RECORD EXTRACTS:
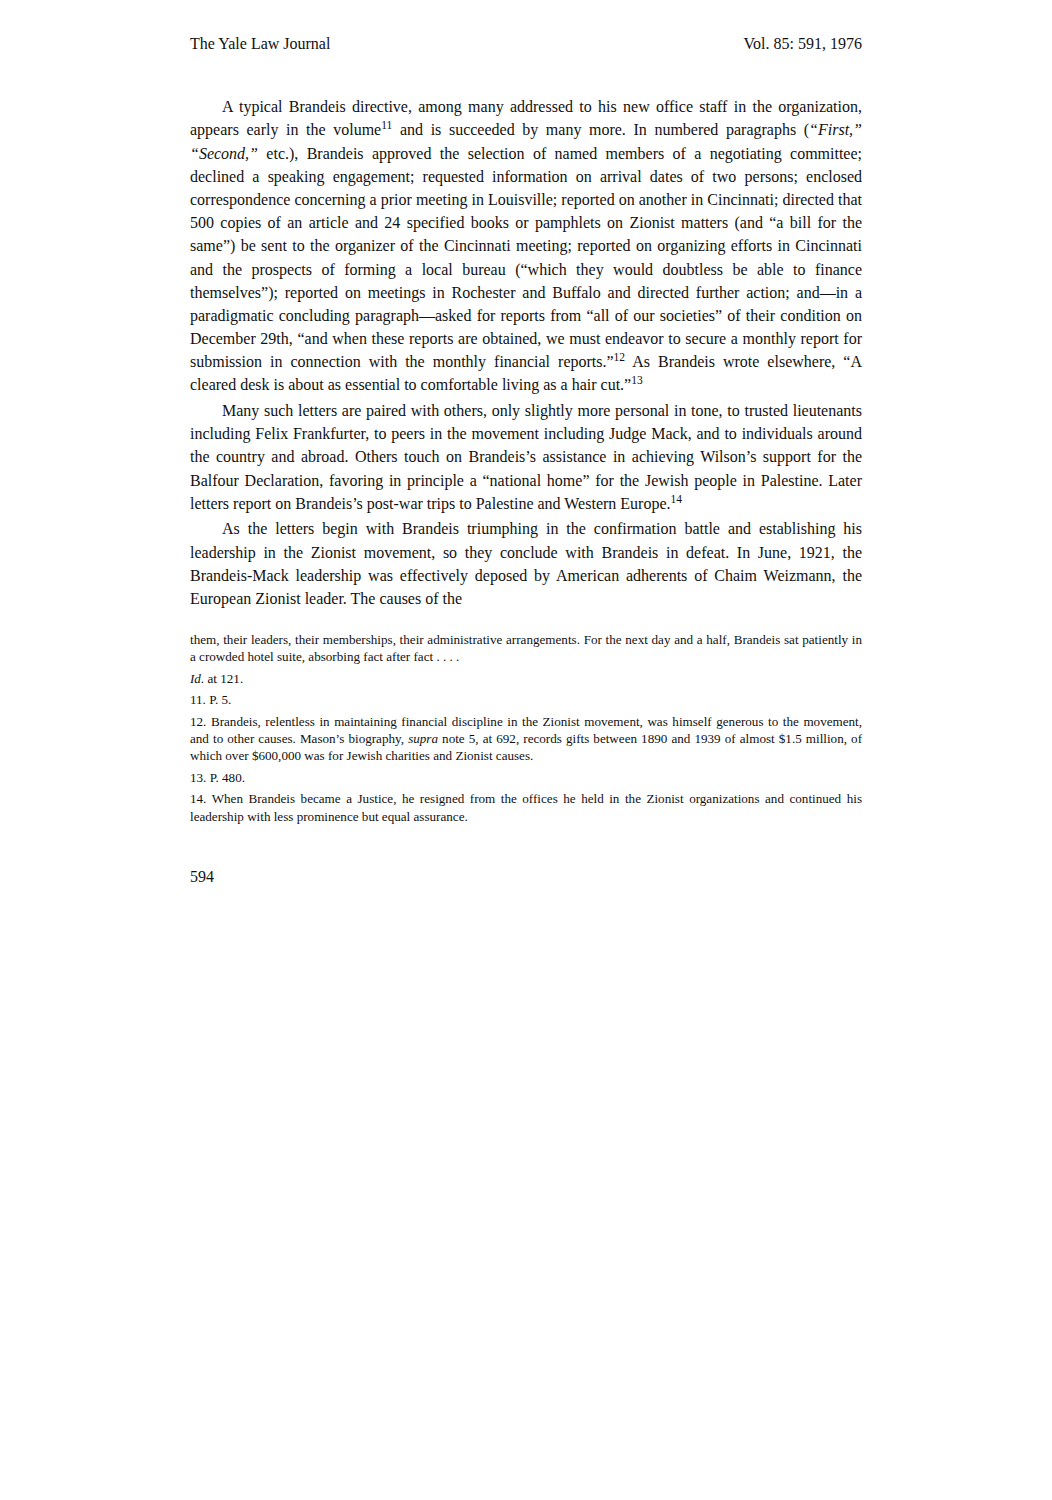The Yale Law Journal Vol. 85: 591, 1976
A typical Brandeis directive, among many addressed to his new office staff in the organization, appears early in the volume11 and is succeeded by many more. In numbered paragraphs (“First,” “Second,” etc.), Brandeis approved the selection of named members of a negotiating committee; declined a speaking engagement; requested information on arrival dates of two persons; enclosed correspondence concerning a prior meeting in Louisville; reported on another in Cincinnati; directed that 500 copies of an article and 24 specified books or pamphlets on Zionist matters (and “a bill for the same”) be sent to the organizer of the Cincinnati meeting; reported on organizing efforts in Cincinnati and the prospects of forming a local bureau (“which they would doubtless be able to finance themselves”); reported on meetings in Rochester and Buffalo and directed further action; and—in a paradigmatic concluding paragraph—asked for reports from “all of our societies” of their condition on December 29th, “and when these reports are obtained, we must endeavor to secure a monthly report for submission in connection with the monthly financial reports.”12 As Brandeis wrote elsewhere, “A cleared desk is about as essential to comfortable living as a hair cut.”13
Many such letters are paired with others, only slightly more personal in tone, to trusted lieutenants including Felix Frankfurter, to peers in the movement including Judge Mack, and to individuals around the country and abroad. Others touch on Brandeis’s assistance in achieving Wilson’s support for the Balfour Declaration, favoring in principle a “national home” for the Jewish people in Palestine. Later letters report on Brandeis’s post-war trips to Palestine and Western Europe.14
As the letters begin with Brandeis triumphing in the confirmation battle and establishing his leadership in the Zionist movement, so they conclude with Brandeis in defeat. In June, 1921, the Brandeis-Mack leadership was effectively deposed by American adherents of Chaim Weizmann, the European Zionist leader. The causes of the
them, their leaders, their memberships, their administrative arrangements. For the next day and a half, Brandeis sat patiently in a crowded hotel suite, absorbing fact after fact . . . .
Id. at 121.
11. P. 5.
12. Brandeis, relentless in maintaining financial discipline in the Zionist movement, was himself generous to the movement, and to other causes. Mason’s biography, supra note 5, at 692, records gifts between 1890 and 1939 of almost $1.5 million, of which over $600,000 was for Jewish charities and Zionist causes.
13. P. 480.
14. When Brandeis became a Justice, he resigned from the offices he held in the Zionist organizations and continued his leadership with less prominence but equal assurance.
594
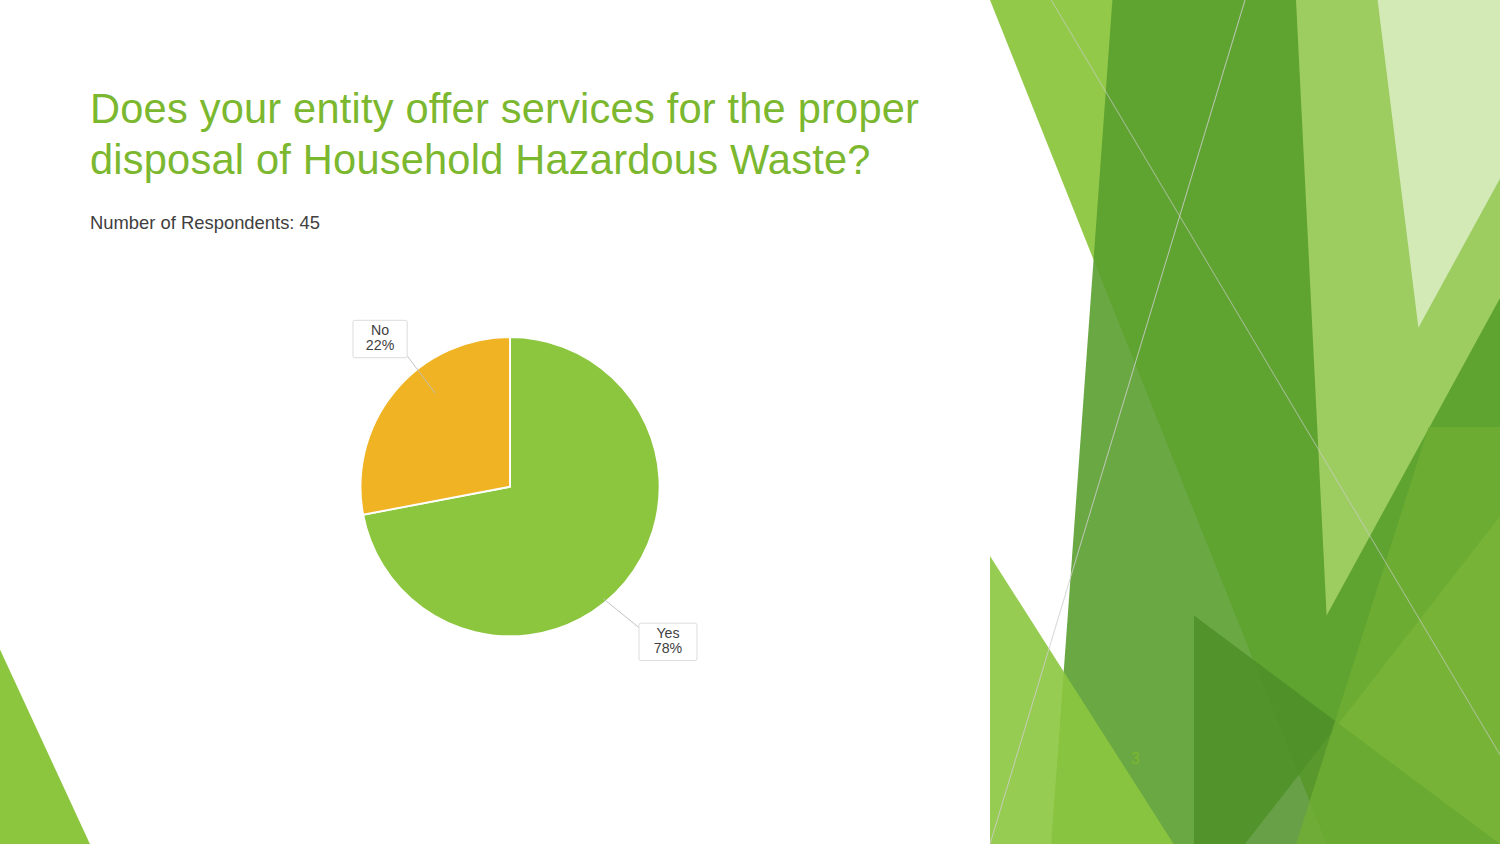Does your entity offer services for the proper disposal of Household Hazardous Waste?
Number of Respondents: 45
No 22% Yes 78%
3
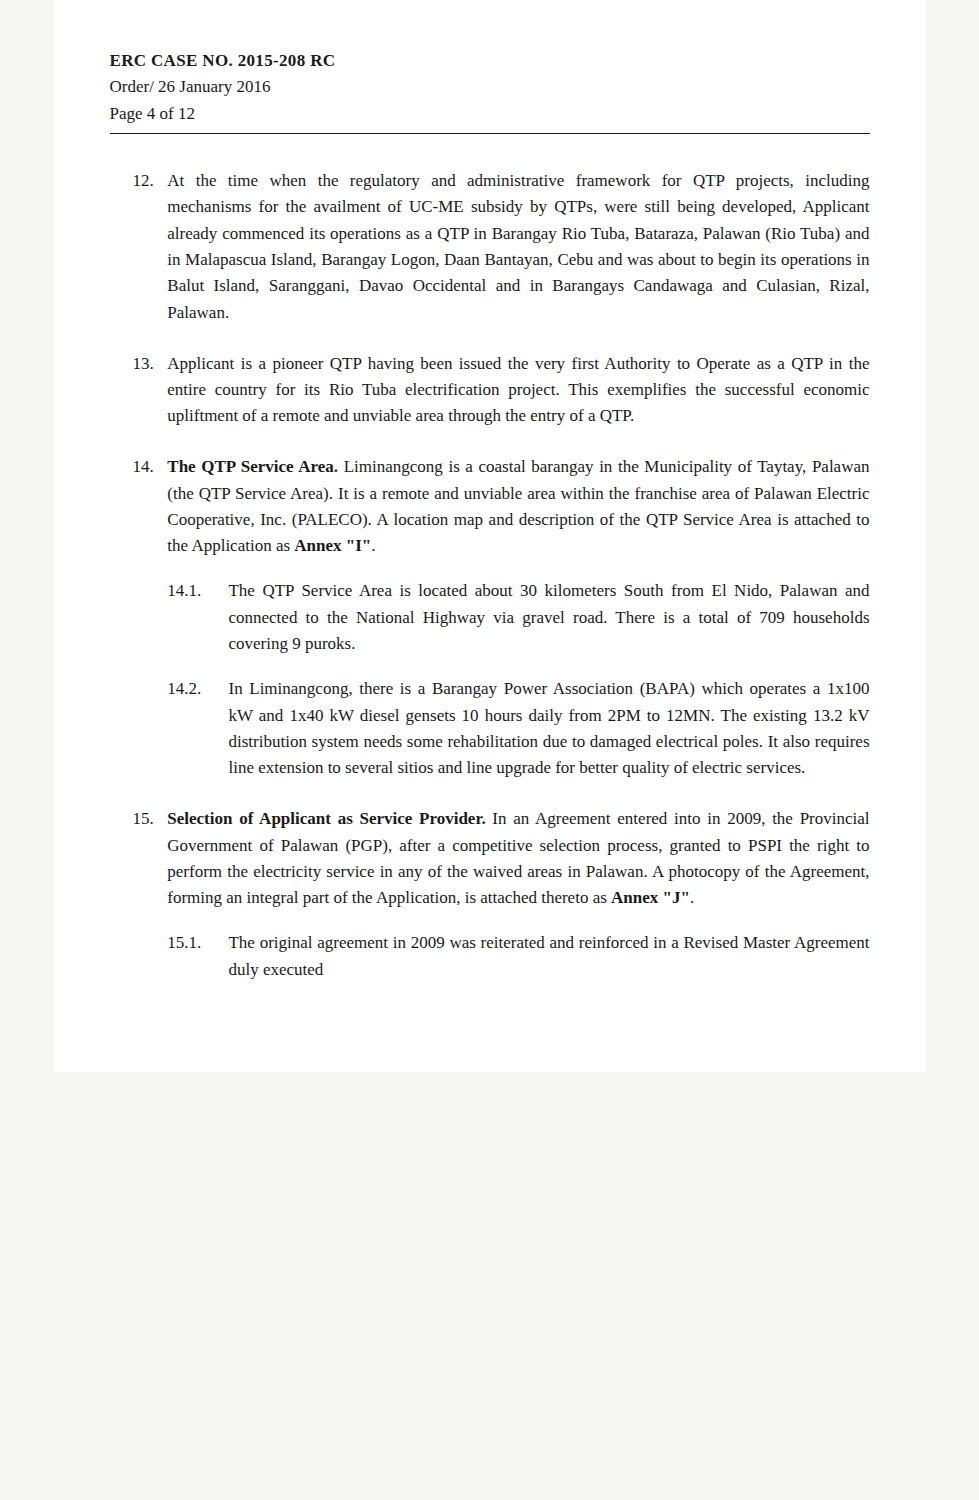ERC CASE NO. 2015-208 RC Order/ 26 January 2016 Page 4 of 12
12. At the time when the regulatory and administrative framework for QTP projects, including mechanisms for the availment of UC-ME subsidy by QTPs, were still being developed, Applicant already commenced its operations as a QTP in Barangay Rio Tuba, Bataraza, Palawan (Rio Tuba) and in Malapascua Island, Barangay Logon, Daan Bantayan, Cebu and was about to begin its operations in Balut Island, Saranggani, Davao Occidental and in Barangays Candawaga and Culasian, Rizal, Palawan.
13. Applicant is a pioneer QTP having been issued the very first Authority to Operate as a QTP in the entire country for its Rio Tuba electrification project. This exemplifies the successful economic upliftment of a remote and unviable area through the entry of a QTP.
14. The QTP Service Area. Liminangcong is a coastal barangay in the Municipality of Taytay, Palawan (the QTP Service Area). It is a remote and unviable area within the franchise area of Palawan Electric Cooperative, Inc. (PALECO). A location map and description of the QTP Service Area is attached to the Application as Annex "I".
14.1. The QTP Service Area is located about 30 kilometers South from El Nido, Palawan and connected to the National Highway via gravel road. There is a total of 709 households covering 9 puroks.
14.2. In Liminangcong, there is a Barangay Power Association (BAPA) which operates a 1x100 kW and 1x40 kW diesel gensets 10 hours daily from 2PM to 12MN. The existing 13.2 kV distribution system needs some rehabilitation due to damaged electrical poles. It also requires line extension to several sitios and line upgrade for better quality of electric services.
15. Selection of Applicant as Service Provider. In an Agreement entered into in 2009, the Provincial Government of Palawan (PGP), after a competitive selection process, granted to PSPI the right to perform the electricity service in any of the waived areas in Palawan. A photocopy of the Agreement, forming an integral part of the Application, is attached thereto as Annex "J".
15.1. The original agreement in 2009 was reiterated and reinforced in a Revised Master Agreement duly executed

THE TASK:
Every line in the data that holds "administrative" should be copied out.

RESPONSE:
them, their leaders, their memberships, their administrative arrangements. For the next day and a half, Brandeis sat patiently in a crowded hotel suite, absorbing fact after fact . . . .
12. At the time when the regulatory and administrative framework for QTP projects, including mechanisms for the availment of UC-ME subsidy by QTPs, were still being developed, Applicant already commenced its operations as a QTP in Barangay Rio Tuba, Bataraza, Palawan (Rio Tuba) and in Malapascua Island, Barangay Logon, Daan Bantayan, Cebu and was about to begin its operations in Balut Island, Saranggani, Davao Occidental and in Barangays Candawaga and Culasian, Rizal, Palawan.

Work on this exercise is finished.